Implications for HR Professionals

  • Older workers are at increasing risk of exclusion. Upskilling programs, mentorship roles, and phased retirement pathways can tap their value while reducing attrition and legal risk.
  • Middle-career displacement is rising. HR must reassess internal mobility and development plans to prevent the loss of institutional knowledge and future leadership.
  • Youth unemployment remains high, but more stable. Structured onboarding, role clarity, and growth opportunities will be crucial to converting early-career hires into long-term contributors.

Education attainment: Degree holders face rising joblessness

In May 2025, the sharpest YOY increase in unemployment by age group was seen among high school graduates, whose unemployment rose 1.2 percentage points, from 6.4 percent to 7.6 percent.

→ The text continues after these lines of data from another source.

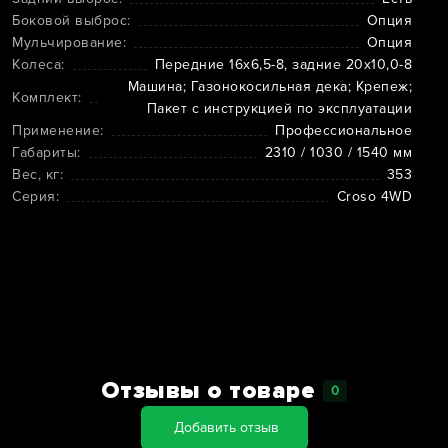
Боковой выброс:
Опция
Мульчирование:
Опция
Колеса:
Передние 16х6,5-8, задние 20х10,0-8
Машина; Газонокосильная дека; Крепеж;
Комплект:
Пакет с инструкцией по эксплуатации
Применение:
Профессиональное
Габариты:
2310 / 1030 / 1540 мм
Вес, кг:
353
Серия:
Croso 4WD
Отзывы о товаре
0
Добавить отзыв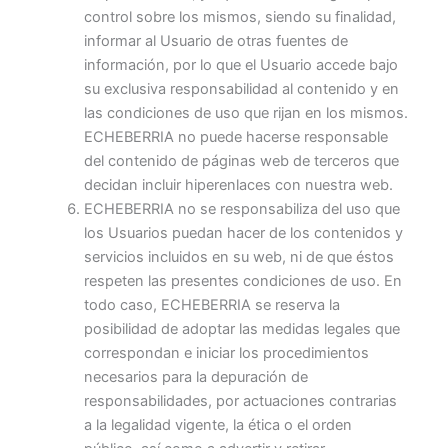
control sobre los mismos, siendo su finalidad,
informar al Usuario de otras fuentes de
información, por lo que el Usuario accede bajo
su exclusiva responsabilidad al contenido y en
las condiciones de uso que rijan en los mismos.
ECHEBERRIA no puede hacerse responsable
del contenido de páginas web de terceros que
decidan incluir hiperenlaces con nuestra web.
ECHEBERRIA no se responsabiliza del uso que
los Usuarios puedan hacer de los contenidos y
servicios incluidos en su web, ni de que éstos
respeten las presentes condiciones de uso. En
todo caso, ECHEBERRIA se reserva la
posibilidad de adoptar las medidas legales que
correspondan e iniciar los procedimientos
necesarios para la depuración de
responsabilidades, por actuaciones contrarias
a la legalidad vigente, la ética o el orden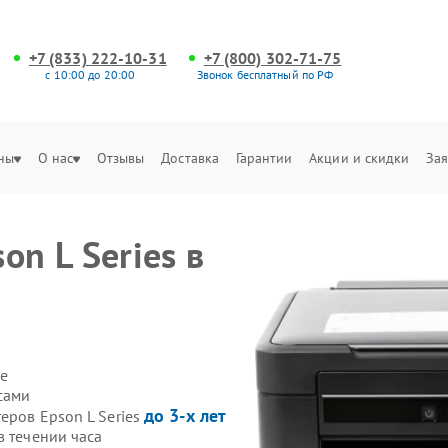
+7 (833) 222-10-31
+7 (800) 302-71-75
с 10:00 до 20:00
Звонок бесплатный по РФ
ны
О нас
Отзывы
Доставка
Гарантии
Акции и скидки
Зая
on L Series в
е
сами
до 3-х лет
еров Epson L Series
в течении часа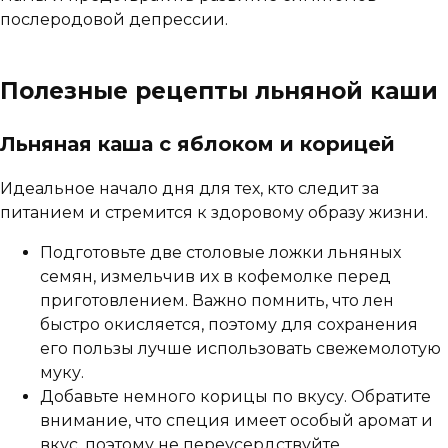
послеродовой депрессии.
Полезные рецепты льняной каши
Льняная каша с яблоком и корицей
Идеальное начало дня для тех, кто следит за
питанием и стремится к здоровому образу жизни.
Подготовьте две столовые ложки льняных
семян, измельчив их в кофемолке перед
приготовлением. Важно помнить, что лен
быстро окисляется, поэтому для сохранения
его пользы лучше использовать свежемолотую
муку.
Добавьте немного корицы по вкусу. Обратите
внимание, что специя имеет особый аромат и
вкус, поэтому не переусердствуйте.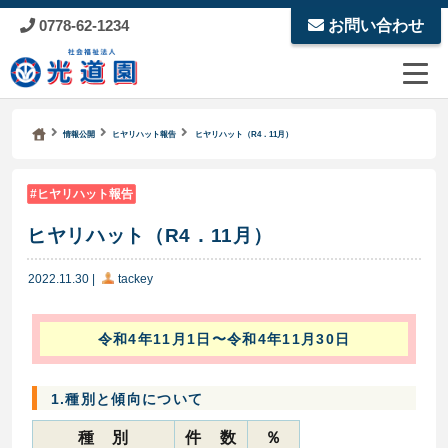
0778-62-1234
お問い合わせ
Kodoen | Breadcrumbs list
社会福祉法人 光道園
情報公開
ヒヤリハット報告
ヒヤリハット（R4．11月）
ヒヤリハット報告
ヒヤリハット（R4．11月）
2022.11.30
|
tackey
令和4年11月1日〜令和4年11月30日
1.種別と傾向について
種 別
件 数
％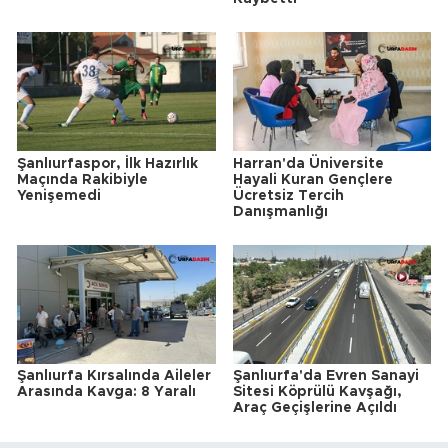
Şanlıurfaspor, İlk Hazırlık
Harran'da Üniversite
Maçında Rakibiyle
Hayali Kuran Gençlere
Yenişemedi
Ücretsiz Tercih
Danışmanlığı
Şanlıurfa Kırsalında Aileler
Şanlıurfa'da Evren Sanayi
Arasında Kavga: 8 Yaralı
Sitesi Köprülü Kavşağı,
Araç Geçişlerine Açıldı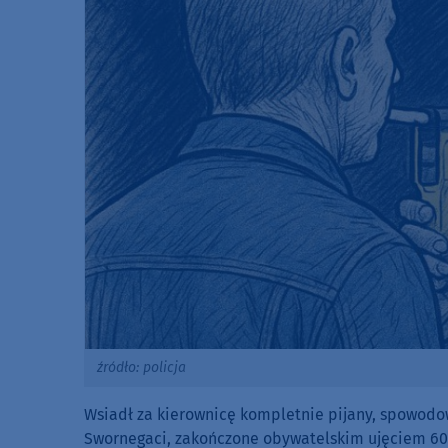
źródło: policja
Wsiadł za kierownicę kompletnie pijany, spowodował
Swornegaci, zakończone obywatelskim ujęciem 60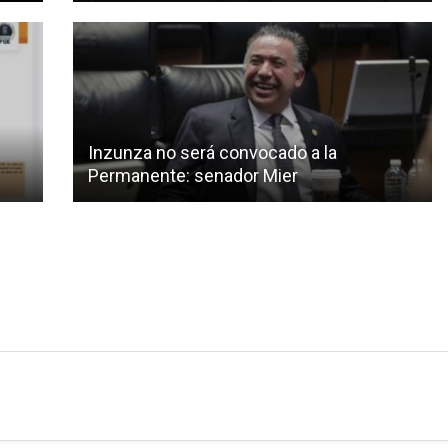
Inzunza no será convocado a la
Permanente: senador Mier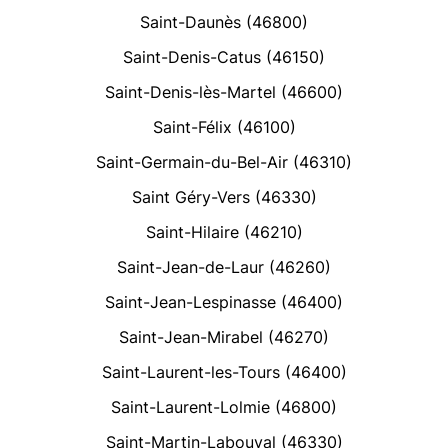
Saint-Daunès (46800)
Saint-Denis-Catus (46150)
Saint-Denis-lès-Martel (46600)
Saint-Félix (46100)
Saint-Germain-du-Bel-Air (46310)
Saint Géry-Vers (46330)
Saint-Hilaire (46210)
Saint-Jean-de-Laur (46260)
Saint-Jean-Lespinasse (46400)
Saint-Jean-Mirabel (46270)
Saint-Laurent-les-Tours (46400)
Saint-Laurent-Lolmie (46800)
Saint-Martin-Labouval (46330)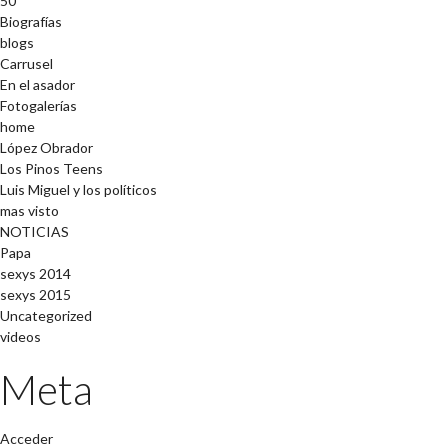
50
Biografías
blogs
Carrusel
En el asador
Fotogalerías
home
López Obrador
Los Pinos Teens
Luis Miguel y los políticos
mas visto
NOTICIAS
Papa
sexys 2014
sexys 2015
Uncategorized
videos
Meta
Acceder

Meanwhile, workers with a bachelor’s degree saw unemployment rise from 4.5 percent to 5.2 percent, and those above the bachelor’s level (e.g., master’s or professional degrees) also climbed to 5.2 percent. These gains suggest a cooling in white-collar hiring, particularly in public sector, administrative, and tech-adjacent roles.

Are MBAs still worthwhile? There’s no final answer, Yannick Fouagou, director of people operations and solutions at GreenShield, told Canadian HR Reporter earlier this year.“I think [MBAs] are super valuable to get in the door… But it’s not the predictor of success, basically. So, having somebody with that degree will not predict their success or their growth in companies.”

A university degree or an MBA often matters earlier in the candidate’s career because an employer can evaluate them based on their ability to learn at a certain level and under time pressure, said Mark Rouse, partner at IQ Partners in Toronto, “whereas you can’t judge them on their work experience because they don’t have any yet, earlier on in their career.”

Even holders of postsecondary certificates or diplomas saw jobless rates inch up, rising from 4.6 percent to 4.9 percent. The broad upward pressure across educational groups points to delayed hiring, reduced mobility, and possibly increased competition in mid-tier professional markets.

In contrast, the unemployment rate for those without a diploma rose only 0.2 points, from 10.5 percent to 10.7 percent. While still the highest overall, this group experienced the smallest YOY increase, suggesting continued hiring in low-barrier sectors like construction, warehousing, and hospitality.

Implications for HR Professionals

  • Educational credentials no longer insulate against unemployment. Employers should review hiring filters that prioritize degrees over direct experience and applied skills.
  • Overqualification friction may rise, especially among college and university grads competing for mid-skill roles. Clear role progression, meaningful onboarding, and job design will be critical.
  • Entry-level hiring conditions are stabilizing, but wage growth and working conditions remain essential for attracting and retaining workers without formal education.